→ Requirement
Copy all lines in the material holding the string "Learning".

→ Extracted data
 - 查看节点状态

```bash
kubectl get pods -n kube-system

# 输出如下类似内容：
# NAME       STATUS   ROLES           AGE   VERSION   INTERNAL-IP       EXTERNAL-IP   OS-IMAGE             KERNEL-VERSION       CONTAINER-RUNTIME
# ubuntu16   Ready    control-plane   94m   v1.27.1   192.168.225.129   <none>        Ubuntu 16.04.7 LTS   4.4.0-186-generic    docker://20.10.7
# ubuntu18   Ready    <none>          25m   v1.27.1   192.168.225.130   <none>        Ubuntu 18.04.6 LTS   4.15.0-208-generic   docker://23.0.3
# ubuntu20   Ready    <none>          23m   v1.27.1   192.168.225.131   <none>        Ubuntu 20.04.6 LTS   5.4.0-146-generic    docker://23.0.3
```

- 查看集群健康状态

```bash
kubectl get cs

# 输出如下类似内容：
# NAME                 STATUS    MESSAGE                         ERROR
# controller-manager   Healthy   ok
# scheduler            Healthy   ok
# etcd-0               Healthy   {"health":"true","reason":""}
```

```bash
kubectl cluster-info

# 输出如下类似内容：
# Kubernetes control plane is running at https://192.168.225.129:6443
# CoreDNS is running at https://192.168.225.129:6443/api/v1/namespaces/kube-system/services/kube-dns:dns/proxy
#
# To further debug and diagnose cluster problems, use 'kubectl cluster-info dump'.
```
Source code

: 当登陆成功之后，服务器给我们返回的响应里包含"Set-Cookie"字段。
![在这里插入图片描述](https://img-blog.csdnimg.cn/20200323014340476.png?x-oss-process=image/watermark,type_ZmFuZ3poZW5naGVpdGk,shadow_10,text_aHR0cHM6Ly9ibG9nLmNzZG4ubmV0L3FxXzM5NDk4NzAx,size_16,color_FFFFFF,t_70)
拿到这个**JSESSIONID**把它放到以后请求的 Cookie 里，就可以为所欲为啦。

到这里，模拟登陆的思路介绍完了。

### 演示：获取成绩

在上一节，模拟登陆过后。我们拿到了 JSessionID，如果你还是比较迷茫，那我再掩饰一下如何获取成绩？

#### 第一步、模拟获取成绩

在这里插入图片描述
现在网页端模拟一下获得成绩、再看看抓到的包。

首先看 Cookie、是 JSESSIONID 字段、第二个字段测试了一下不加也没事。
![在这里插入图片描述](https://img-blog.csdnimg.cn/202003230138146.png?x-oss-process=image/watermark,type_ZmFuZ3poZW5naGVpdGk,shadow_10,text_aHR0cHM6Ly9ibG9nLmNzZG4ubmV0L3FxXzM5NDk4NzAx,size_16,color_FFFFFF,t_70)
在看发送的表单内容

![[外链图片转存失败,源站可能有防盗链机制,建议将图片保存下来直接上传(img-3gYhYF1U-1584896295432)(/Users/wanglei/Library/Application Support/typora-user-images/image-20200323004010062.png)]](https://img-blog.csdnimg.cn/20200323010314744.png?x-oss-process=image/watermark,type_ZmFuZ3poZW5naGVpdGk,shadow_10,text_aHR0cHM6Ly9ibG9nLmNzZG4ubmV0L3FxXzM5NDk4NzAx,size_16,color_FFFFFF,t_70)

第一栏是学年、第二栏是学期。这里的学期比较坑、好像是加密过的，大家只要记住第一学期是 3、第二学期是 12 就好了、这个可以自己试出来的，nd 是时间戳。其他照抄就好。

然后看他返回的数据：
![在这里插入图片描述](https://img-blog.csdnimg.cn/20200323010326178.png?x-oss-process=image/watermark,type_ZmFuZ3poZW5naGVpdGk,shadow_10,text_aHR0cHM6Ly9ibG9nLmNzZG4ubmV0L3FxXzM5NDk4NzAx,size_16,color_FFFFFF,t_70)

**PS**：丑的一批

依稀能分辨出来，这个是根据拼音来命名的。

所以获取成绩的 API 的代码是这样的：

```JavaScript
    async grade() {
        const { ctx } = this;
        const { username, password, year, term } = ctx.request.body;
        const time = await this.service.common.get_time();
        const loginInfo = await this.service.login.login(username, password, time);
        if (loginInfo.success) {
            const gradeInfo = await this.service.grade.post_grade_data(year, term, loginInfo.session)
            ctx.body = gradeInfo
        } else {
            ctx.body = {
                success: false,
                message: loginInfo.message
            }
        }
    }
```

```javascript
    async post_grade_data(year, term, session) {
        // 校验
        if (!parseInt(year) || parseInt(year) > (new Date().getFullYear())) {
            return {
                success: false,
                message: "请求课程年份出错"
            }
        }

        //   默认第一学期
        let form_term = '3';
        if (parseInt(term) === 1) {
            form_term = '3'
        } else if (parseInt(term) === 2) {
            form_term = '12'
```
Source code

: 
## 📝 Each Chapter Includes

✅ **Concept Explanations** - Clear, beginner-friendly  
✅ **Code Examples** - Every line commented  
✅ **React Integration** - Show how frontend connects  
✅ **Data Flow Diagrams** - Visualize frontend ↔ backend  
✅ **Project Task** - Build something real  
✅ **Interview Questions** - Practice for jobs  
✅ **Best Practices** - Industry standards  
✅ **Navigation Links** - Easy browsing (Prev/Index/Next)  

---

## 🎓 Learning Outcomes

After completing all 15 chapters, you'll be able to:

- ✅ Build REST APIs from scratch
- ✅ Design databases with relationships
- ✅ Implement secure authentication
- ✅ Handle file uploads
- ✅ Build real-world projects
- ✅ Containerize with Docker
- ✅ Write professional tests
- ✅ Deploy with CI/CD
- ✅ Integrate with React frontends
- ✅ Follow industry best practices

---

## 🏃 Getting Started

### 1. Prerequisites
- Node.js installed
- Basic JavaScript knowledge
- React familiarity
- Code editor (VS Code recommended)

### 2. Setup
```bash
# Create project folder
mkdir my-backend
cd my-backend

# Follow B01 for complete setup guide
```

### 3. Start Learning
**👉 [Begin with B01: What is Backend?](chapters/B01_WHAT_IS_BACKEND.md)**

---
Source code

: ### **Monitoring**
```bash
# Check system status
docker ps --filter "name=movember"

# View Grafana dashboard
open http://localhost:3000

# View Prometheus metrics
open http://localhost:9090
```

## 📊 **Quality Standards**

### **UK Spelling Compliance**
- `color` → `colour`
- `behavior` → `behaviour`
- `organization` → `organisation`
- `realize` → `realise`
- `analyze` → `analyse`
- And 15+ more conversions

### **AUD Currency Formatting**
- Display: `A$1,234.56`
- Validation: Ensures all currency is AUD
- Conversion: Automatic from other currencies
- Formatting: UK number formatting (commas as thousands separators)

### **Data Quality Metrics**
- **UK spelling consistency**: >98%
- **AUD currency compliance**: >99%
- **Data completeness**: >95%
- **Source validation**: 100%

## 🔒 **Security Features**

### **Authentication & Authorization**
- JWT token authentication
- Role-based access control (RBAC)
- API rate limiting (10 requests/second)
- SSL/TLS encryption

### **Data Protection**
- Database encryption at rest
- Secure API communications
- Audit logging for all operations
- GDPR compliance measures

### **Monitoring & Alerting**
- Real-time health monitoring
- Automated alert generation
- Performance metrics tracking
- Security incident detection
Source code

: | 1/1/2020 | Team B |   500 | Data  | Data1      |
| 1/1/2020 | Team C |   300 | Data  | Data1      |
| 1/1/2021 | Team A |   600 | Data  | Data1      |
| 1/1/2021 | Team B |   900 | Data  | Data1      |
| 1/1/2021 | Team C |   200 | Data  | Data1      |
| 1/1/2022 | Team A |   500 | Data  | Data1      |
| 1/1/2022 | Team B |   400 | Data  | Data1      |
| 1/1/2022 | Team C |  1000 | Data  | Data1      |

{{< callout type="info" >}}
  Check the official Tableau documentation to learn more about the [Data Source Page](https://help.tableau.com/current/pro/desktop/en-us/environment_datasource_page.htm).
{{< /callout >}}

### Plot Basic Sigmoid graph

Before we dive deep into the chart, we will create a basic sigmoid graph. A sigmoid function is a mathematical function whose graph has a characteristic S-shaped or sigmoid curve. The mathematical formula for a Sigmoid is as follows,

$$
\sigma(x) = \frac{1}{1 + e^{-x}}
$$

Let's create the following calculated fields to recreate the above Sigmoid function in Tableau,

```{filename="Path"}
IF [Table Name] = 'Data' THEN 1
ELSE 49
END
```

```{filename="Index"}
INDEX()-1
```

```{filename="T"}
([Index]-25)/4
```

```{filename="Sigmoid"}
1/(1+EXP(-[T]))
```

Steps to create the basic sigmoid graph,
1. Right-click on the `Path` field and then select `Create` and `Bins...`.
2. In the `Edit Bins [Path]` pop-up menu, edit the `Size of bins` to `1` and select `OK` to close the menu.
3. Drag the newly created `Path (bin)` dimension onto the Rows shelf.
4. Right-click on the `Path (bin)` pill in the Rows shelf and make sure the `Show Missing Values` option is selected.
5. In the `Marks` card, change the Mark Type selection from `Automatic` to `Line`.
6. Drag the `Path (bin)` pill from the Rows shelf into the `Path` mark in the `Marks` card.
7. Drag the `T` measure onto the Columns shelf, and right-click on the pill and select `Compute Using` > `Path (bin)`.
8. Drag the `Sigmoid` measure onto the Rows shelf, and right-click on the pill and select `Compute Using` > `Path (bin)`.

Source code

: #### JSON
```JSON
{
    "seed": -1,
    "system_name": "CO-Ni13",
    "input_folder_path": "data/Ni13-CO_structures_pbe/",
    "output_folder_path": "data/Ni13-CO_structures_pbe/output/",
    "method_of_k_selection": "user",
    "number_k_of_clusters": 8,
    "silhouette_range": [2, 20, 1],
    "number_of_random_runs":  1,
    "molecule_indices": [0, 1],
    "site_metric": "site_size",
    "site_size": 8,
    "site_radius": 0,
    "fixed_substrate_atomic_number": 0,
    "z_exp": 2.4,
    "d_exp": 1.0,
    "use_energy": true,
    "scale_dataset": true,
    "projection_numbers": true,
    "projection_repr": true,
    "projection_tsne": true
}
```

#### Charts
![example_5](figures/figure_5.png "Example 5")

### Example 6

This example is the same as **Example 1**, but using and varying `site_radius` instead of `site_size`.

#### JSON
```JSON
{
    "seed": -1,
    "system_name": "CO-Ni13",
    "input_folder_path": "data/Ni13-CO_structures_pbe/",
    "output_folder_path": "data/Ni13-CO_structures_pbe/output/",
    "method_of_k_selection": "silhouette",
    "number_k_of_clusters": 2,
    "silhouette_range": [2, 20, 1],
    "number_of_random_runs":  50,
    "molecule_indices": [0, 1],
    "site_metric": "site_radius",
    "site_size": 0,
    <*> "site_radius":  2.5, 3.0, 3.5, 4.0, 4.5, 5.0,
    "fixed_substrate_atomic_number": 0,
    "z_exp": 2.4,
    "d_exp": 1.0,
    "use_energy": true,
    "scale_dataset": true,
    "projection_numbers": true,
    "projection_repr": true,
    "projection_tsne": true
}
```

→ Response area
## 🎓 Learning Outcomes
### 3. Start Learning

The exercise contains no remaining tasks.